Oh my gosh! Have you ever been seasick? What choice does one have on a ship? No relief from the misery. They couldn’t go back. Should they jump over and drown or remain in misery?

After two months, Hayes takes us to another tragic period when so many were abandoned on the coast. John Meusebach becomes the central historic figure of the Adelsverein at this point. When the family finally arrives in New Braunfels, they decide to go on to Fredericksburg and it is in this area that the rest of the story takes place.

But before we go on, we are introduced to the first leader of the Adelsverein, Prince Carl of Solms-Braunfels. The author takes us to San Antonio where Prince Carl meets Ranger Jack Hays, who pops in and out of the story throughout the trilogy. The Prince meets Hans (Johann) Rahm and tells him of his plan for colonization. Rahm describes the prince “as sleek and brushed as a pedigree horse on race day, arrogance setting in every line of his countenance.” Rahm tells the prince about a beautiful place where the springs come out of the land. Prince Carl brags that the Germans can make it better.

The fictional character Carl Becker, who later marries into the Steinmetz family, tells the prince why he shouldn’t go to the Llano and he left out no nauseating detail about the Indian problem.
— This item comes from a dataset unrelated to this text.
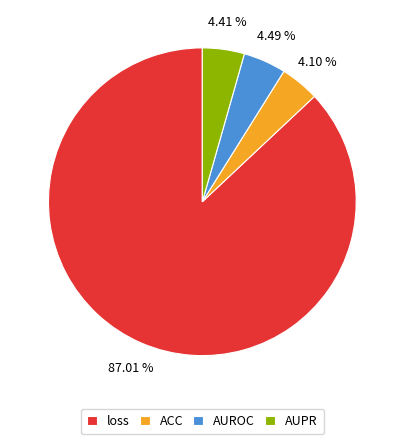

Which slice is the largest?

loss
Becker calls the prince “a fool with money and powerful friends which makes him about the most dangerous kind there is.”

Book two tells us about frontier life in the Hill Country during the Civil War. The fear of “brother against brother” comes true within the family. There are detailed descriptions of persecution by Confederates of those who refused to take the loyalty oath especially in the Hill Country.

Book three takes the reader to a period after the Civil War.

Based on true stories of atrocities on settlers by Indians, factual episodes of scalping and kidnapping of women and children are all too frightening and gruesome.

 
Sophienburg Executive Director Linda Dietert and author Celia Hayes examine relics from the emigrant ships in the museum.